Local neighborhood size
The number of points that UMAP will use when building the data manifold. This parameter allows a balance between local and global structure of the data in the embedding - low values will focus on local structure, and large values will focus on global structure.
Minimum distance
The minimum distance between points in the final embedding. Lower values will create a clumpier embedding, while larger values will spread points farther apart.
Tip
This parameter has a strong effect on the number of clusters generated - small values tend to create fewer large clusters, and large values create more small clusters.
Number of dimensions
Number of dimensions for the embedding. Unlike simpler embedding algorithms such as T-SNE, UMAP can successfully embed into more than three dimensions.
Note
If the number of dimensions is greater than 3, the embedding plot will show the first three axes.
Metric
The metric for computing distances in the input data. Available metrics are:
- Euclidean: Simple Euclidean distance between points.
- Manhattan: Manhattan, or "Taxi cab" distance, measures the sum of the distance along each axis.
- Chebyshev: The Chebyshev metric defines the distance between points as the greatest of their differences along any axis.
- Cosine: Cosine distance is the cosine of the angle between the vectors.
- Correlation: Correlation distance between the vectors, measuring the dependence between them.
Tip
Euclidean, Manhattan, and Chebyshev distances can easily be visualized by their behavior on a chess board. Chebyshev distance corresponds to the number of moves a King makes getting from one square to the other, Manhattan distance behaves like a Rook, and Euclidean distance is an ant moving without regard for the board:
Embeddings plot
After training a model, the embedding will be plotted on either a 2D or 3D scatterplot,
depending on the choice of dimension. Points on the plot
will be colored the same as they are on the map, and clicking on plotted point will
show the location on the map in a vector layer called
selected points
.
Note
The axes for the embedding are dimensionless, and simply represent a new spatial position for the input points relative to all of the others.
Cluster data
Once the low dimensional manifold is built, the UMAP tool uses HDBSCAN to cluster
the data in an unsupervised manner. HDBSCAN is a better clustering algorithm than
k-means for the unique shapes that are generated with UMAP, as it
can find clusters with varied shapes, whereas k-means builds clusters as balls.

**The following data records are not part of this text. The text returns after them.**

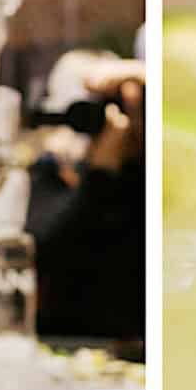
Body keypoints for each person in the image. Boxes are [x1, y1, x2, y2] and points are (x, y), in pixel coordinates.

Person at [25, 52, 147, 345]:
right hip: (65, 342)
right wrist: (101, 171)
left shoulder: (142, 177)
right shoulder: (49, 172)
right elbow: (49, 249)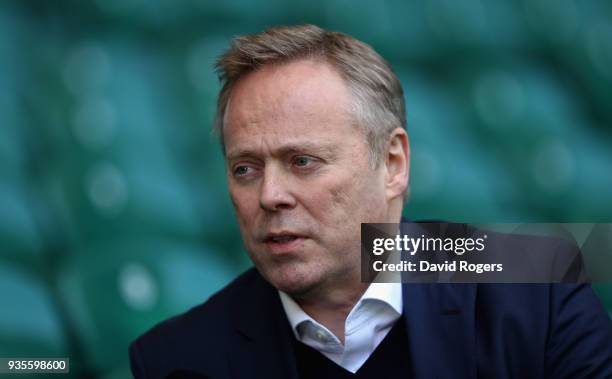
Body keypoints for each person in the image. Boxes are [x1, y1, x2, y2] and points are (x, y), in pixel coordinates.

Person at [129, 24, 612, 378]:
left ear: (393, 164)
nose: (270, 196)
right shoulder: (180, 361)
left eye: (303, 162)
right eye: (245, 169)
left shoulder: (538, 288)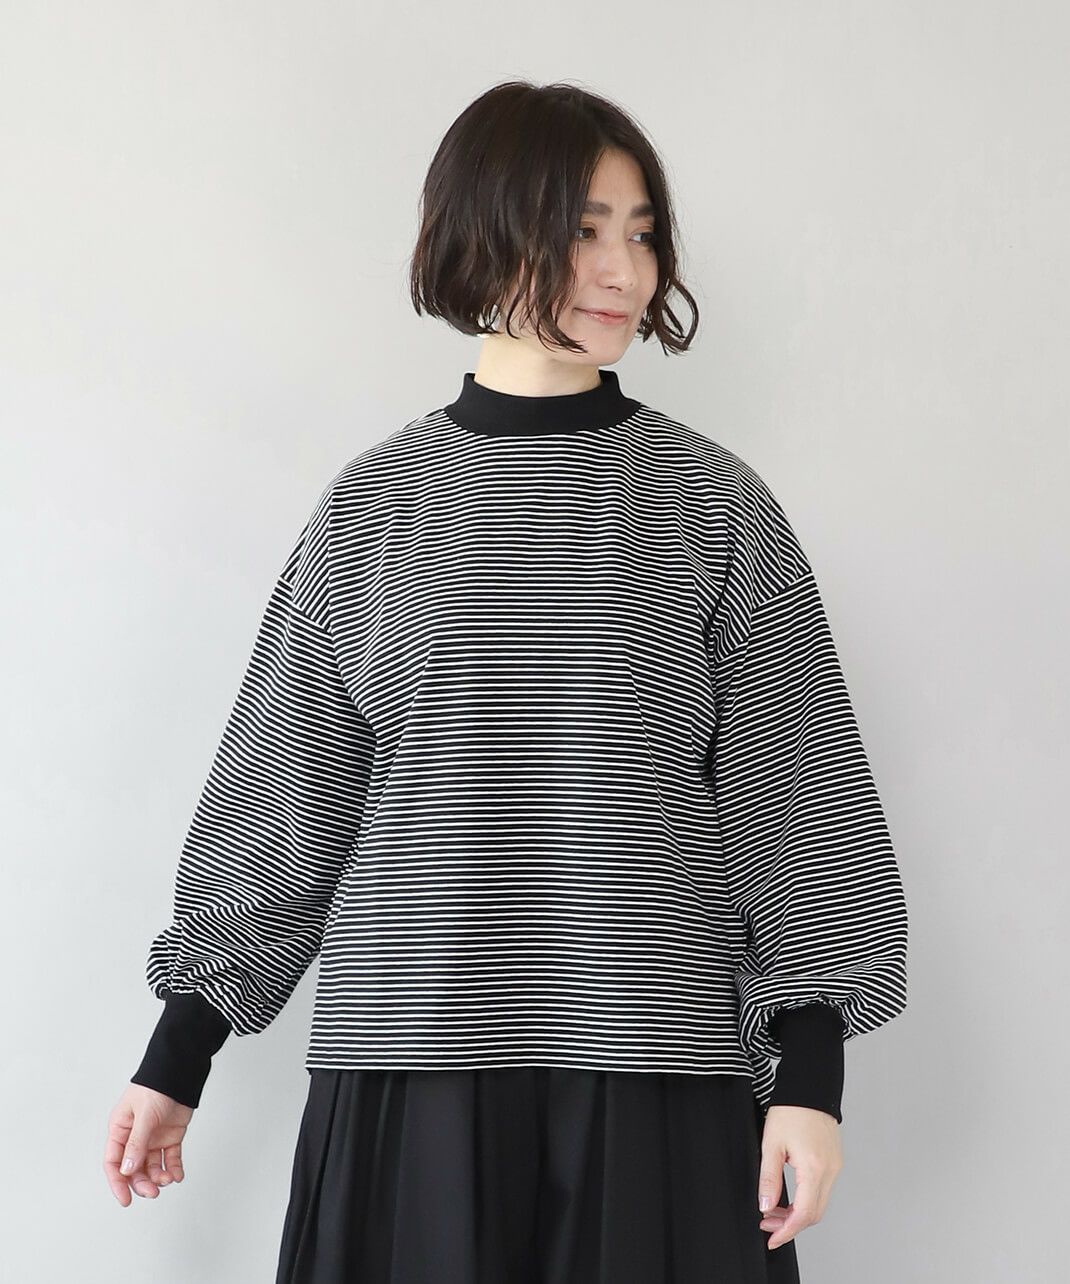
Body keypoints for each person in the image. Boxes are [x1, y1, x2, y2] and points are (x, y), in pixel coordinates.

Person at [103, 80, 908, 1283]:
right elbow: (283, 800)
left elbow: (796, 799)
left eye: (642, 234)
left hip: (656, 1062)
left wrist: (811, 1078)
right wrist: (177, 1060)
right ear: (486, 229)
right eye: (583, 229)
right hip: (407, 1062)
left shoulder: (712, 504)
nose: (623, 270)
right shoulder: (372, 506)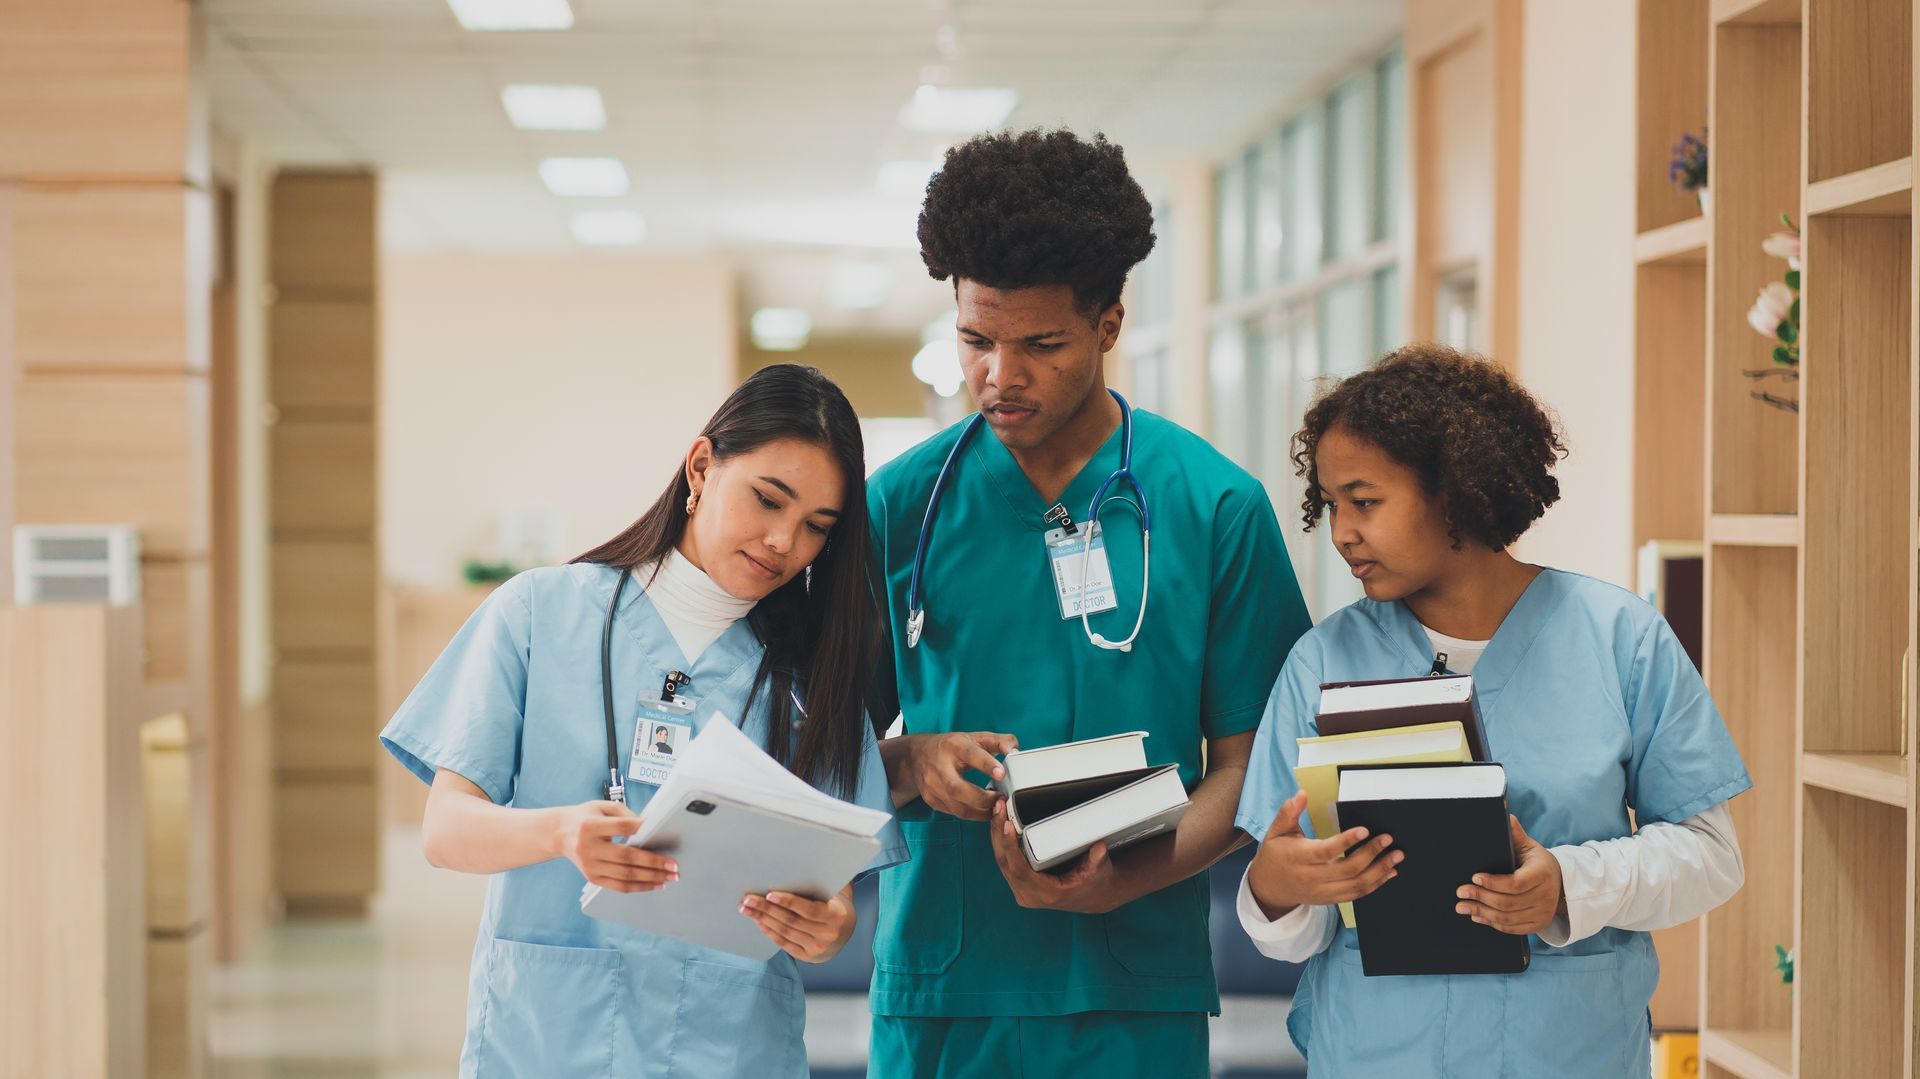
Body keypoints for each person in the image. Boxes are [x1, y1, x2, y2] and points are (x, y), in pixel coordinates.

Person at [865, 128, 1313, 1077]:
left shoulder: (1213, 507)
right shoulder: (899, 506)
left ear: (1109, 325)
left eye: (1041, 345)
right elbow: (815, 747)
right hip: (946, 988)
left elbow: (1257, 759)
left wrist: (1124, 883)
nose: (999, 377)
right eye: (975, 340)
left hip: (1131, 992)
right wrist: (910, 759)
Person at [1235, 344, 1749, 1077]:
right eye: (1332, 502)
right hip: (1378, 1053)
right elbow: (1295, 933)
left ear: (1455, 490)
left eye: (1366, 500)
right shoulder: (1322, 663)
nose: (1341, 529)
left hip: (1569, 1051)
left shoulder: (1619, 639)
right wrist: (1277, 886)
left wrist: (1568, 884)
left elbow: (1712, 857)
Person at [379, 364, 907, 1077]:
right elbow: (445, 831)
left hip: (732, 1049)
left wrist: (827, 927)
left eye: (817, 526)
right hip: (544, 1043)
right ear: (700, 467)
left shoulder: (815, 678)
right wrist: (560, 832)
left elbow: (834, 895)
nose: (784, 541)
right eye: (768, 499)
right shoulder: (539, 613)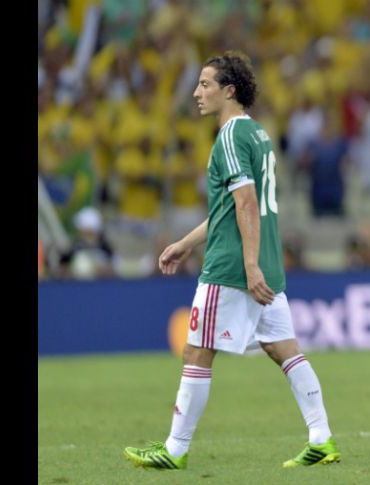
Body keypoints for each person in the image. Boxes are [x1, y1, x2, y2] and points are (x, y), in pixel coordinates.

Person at [124, 51, 341, 470]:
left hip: (232, 268)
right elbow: (231, 206)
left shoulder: (228, 137)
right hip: (266, 264)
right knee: (285, 350)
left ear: (229, 90)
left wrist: (250, 264)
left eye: (205, 84)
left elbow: (244, 203)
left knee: (196, 352)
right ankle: (322, 438)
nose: (196, 92)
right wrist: (186, 243)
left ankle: (175, 448)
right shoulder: (257, 134)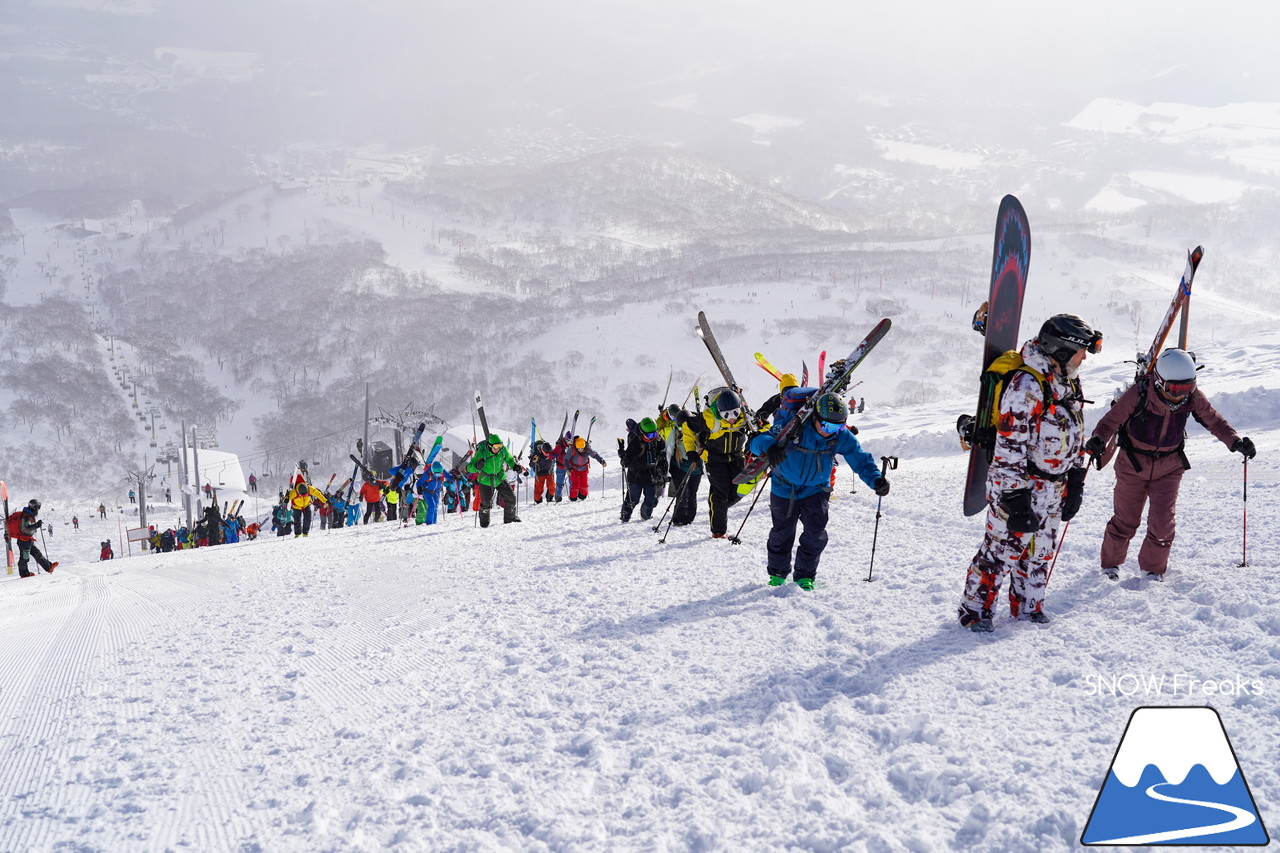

Use the Cluster data with chosen parameters
button to run the clustering on your
embedded data.
Tip
HDBSCAN will not attempt to cluster outlier points, and will instead classify them separately as noise.
Tip
When you run a clustering, the embeddings plot will change to show the clusters instead of the pixel RGBs.
Minimum cluster size
The smallest number of points that can be considered a cluster. Lower values tend to create more clusters.
Minimum number of samples
The minimum number of samples in the neighborhood of a point for it to be considered a "core" sample, and therefore considered for clustering instead of noise.
Cluster selection epsilon
This parameter merges clusters that are closer than this value. This will help if your clustering contains a large number of small, nearby clusters.
Deploy clustering
When you are happy with the clustering parameters, click the Deploy clustering
.
This will deploy a Compute
function that will apply the UMAP and HDBSCAN models over your chosen AOI, and
add the result to the map.
Tip
Progress on the Compute task can be found here.
Note
Images for the clustered result will appear on the map as they are completed, but you may need to override the map's cache to see the latest images. This can be accomplished by moving around the map, or changing the settings of the layer.
Warning
Only the AOI where data were selected will be clustered. As the models are build using these data, applying the models to areas outside this AOI is not valid.